■ **Stated task**
Reproduce every line in the entries below word for word, in the same order and with the same spelling and capitalization.
--- BEGIN Records for processing ---
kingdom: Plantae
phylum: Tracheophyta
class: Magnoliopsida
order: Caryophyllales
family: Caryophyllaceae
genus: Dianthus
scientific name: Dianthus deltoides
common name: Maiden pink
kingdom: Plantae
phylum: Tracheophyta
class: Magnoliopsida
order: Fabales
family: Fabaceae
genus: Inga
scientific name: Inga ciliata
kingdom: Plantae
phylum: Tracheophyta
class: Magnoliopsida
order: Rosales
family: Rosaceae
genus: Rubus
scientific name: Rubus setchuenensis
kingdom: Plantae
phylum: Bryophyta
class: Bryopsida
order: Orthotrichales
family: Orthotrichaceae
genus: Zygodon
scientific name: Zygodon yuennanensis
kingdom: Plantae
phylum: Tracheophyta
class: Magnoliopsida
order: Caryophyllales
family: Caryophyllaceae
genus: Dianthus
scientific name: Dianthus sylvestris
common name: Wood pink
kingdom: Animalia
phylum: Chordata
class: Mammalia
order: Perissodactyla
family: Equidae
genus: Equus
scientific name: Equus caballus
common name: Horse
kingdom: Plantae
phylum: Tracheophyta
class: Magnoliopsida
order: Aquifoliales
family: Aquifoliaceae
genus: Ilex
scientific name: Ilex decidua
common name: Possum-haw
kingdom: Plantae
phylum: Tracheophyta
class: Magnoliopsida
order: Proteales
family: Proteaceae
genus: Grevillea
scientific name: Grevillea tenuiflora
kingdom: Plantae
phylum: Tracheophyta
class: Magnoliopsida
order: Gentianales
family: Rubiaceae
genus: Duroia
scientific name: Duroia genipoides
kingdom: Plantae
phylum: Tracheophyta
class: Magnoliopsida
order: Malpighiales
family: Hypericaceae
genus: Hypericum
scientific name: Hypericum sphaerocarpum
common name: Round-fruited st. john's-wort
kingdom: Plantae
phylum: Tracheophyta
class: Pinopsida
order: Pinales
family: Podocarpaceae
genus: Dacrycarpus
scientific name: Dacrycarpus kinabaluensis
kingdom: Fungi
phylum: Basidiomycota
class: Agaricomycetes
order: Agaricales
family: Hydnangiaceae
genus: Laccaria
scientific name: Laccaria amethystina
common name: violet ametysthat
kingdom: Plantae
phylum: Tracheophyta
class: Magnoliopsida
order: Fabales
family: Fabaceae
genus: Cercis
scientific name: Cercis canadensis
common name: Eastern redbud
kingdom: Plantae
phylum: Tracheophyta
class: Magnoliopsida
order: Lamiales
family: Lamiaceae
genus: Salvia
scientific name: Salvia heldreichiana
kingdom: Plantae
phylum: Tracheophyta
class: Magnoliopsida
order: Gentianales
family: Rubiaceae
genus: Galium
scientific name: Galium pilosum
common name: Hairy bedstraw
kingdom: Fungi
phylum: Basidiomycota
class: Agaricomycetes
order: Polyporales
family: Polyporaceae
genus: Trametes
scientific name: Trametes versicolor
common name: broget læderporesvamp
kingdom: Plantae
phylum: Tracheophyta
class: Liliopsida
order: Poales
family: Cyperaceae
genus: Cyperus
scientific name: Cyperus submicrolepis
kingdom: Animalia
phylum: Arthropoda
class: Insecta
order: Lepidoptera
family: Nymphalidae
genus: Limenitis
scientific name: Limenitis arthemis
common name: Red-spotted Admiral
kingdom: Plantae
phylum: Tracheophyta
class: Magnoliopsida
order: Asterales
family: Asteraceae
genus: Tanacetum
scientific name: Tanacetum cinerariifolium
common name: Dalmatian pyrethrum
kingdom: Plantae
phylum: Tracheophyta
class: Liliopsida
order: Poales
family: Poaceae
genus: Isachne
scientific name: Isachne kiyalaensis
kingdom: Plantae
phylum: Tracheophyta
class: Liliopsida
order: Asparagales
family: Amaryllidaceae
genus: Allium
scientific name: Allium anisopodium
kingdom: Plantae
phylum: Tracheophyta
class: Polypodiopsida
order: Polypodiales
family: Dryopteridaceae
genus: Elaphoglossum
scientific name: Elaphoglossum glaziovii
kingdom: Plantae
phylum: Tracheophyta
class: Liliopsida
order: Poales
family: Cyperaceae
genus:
--- END Records for processing ---
■ **The output**
kingdom: Plantae
phylum: Tracheophyta
class: Magnoliopsida
order: Caryophyllales
family: Caryophyllaceae
genus: Dianthus
scientific name: Dianthus deltoides
common name: Maiden pink
kingdom: Plantae
phylum: Tracheophyta
class: Magnoliopsida
order: Fabales
family: Fabaceae
genus: Inga
scientific name: Inga ciliata
kingdom: Plantae
phylum: Tracheophyta
class: Magnoliopsida
order: Rosales
family: Rosaceae
genus: Rubus
scientific name: Rubus setchuenensis
kingdom: Plantae
phylum: Bryophyta
class: Bryopsida
order: Orthotrichales
family: Orthotrichaceae
genus: Zygodon
scientific name: Zygodon yuennanensis
kingdom: Plantae
phylum: Tracheophyta
class: Magnoliopsida
order: Caryophyllales
family: Caryophyllaceae
genus: Dianthus
scientific name: Dianthus sylvestris
common name: Wood pink
kingdom: Animalia
phylum: Chordata
class: Mammalia
order: Perissodactyla
family: Equidae
genus: Equus
scientific name: Equus caballus
common name: Horse
kingdom: Plantae
phylum: Tracheophyta
class: Magnoliopsida
order: Aquifoliales
family: Aquifoliaceae
genus: Ilex
scientific name: Ilex decidua
common name: Possum-haw
kingdom: Plantae
phylum: Tracheophyta
class: Magnoliopsida
order: Proteales
family: Proteaceae
genus: Grevillea
scientific name: Grevillea tenuiflora
kingdom: Plantae
phylum: Tracheophyta
class: Magnoliopsida
order: Gentianales
family: Rubiaceae
genus: Duroia
scientific name: Duroia genipoides
kingdom: Plantae
phylum: Tracheophyta
class: Magnoliopsida
order: Malpighiales
family: Hypericaceae
genus: Hypericum
scientific name: Hypericum sphaerocarpum
common name: Round-fruited st. john's-wort
kingdom: Plantae
phylum: Tracheophyta
class: Pinopsida
order: Pinales
family: Podocarpaceae
genus: Dacrycarpus
scientific name: Dacrycarpus kinabaluensis
kingdom: Fungi
phylum: Basidiomycota
class: Agaricomycetes
order: Agaricales
family: Hydnangiaceae
genus: Laccaria
scientific name: Laccaria amethystina
common name: violet ametysthat
kingdom: Plantae
phylum: Tracheophyta
class: Magnoliopsida
order: Fabales
family: Fabaceae
genus: Cercis
scientific name: Cercis canadensis
common name: Eastern redbud
kingdom: Plantae
phylum: Tracheophyta
class: Magnoliopsida
order: Lamiales
family: Lamiaceae
genus: Salvia
scientific name: Salvia heldreichiana
kingdom: Plantae
phylum: Tracheophyta
class: Magnoliopsida
order: Gentianales
family: Rubiaceae
genus: Galium
scientific name: Galium pilosum
common name: Hairy bedstraw
kingdom: Fungi
phylum: Basidiomycota
class: Agaricomycetes
order: Polyporales
family: Polyporaceae
genus: Trametes
scientific name: Trametes versicolor
common name: broget læderporesvamp
kingdom: Plantae
phylum: Tracheophyta
class: Liliopsida
order: Poales
family: Cyperaceae
genus: Cyperus
scientific name: Cyperus submicrolepis
kingdom: Animalia
phylum: Arthropoda
class: Insecta
order: Lepidoptera
family: Nymphalidae
genus: Limenitis
scientific name: Limenitis arthemis
common name: Red-spotted Admiral
kingdom: Plantae
phylum: Tracheophyta
class: Magnoliopsida
order: Asterales
family: Asteraceae
genus: Tanacetum
scientific name: Tanacetum cinerariifolium
common name: Dalmatian pyrethrum
kingdom: Plantae
phylum: Tracheophyta
class: Liliopsida
order: Poales
family: Poaceae
genus: Isachne
scientific name: Isachne kiyalaensis
kingdom: Plantae
phylum: Tracheophyta
class: Liliopsida
order: Asparagales
family: Amaryllidaceae
genus: Allium
scientific name: Allium anisopodium
kingdom: Plantae
phylum: Tracheophyta
class: Polypodiopsida
order: Polypodiales
family: Dryopteridaceae
genus: Elaphoglossum
scientific name: Elaphoglossum glaziovii
kingdom: Plantae
phylum: Tracheophyta
class: Liliopsida
order: Poales
family: Cyperaceae
genus:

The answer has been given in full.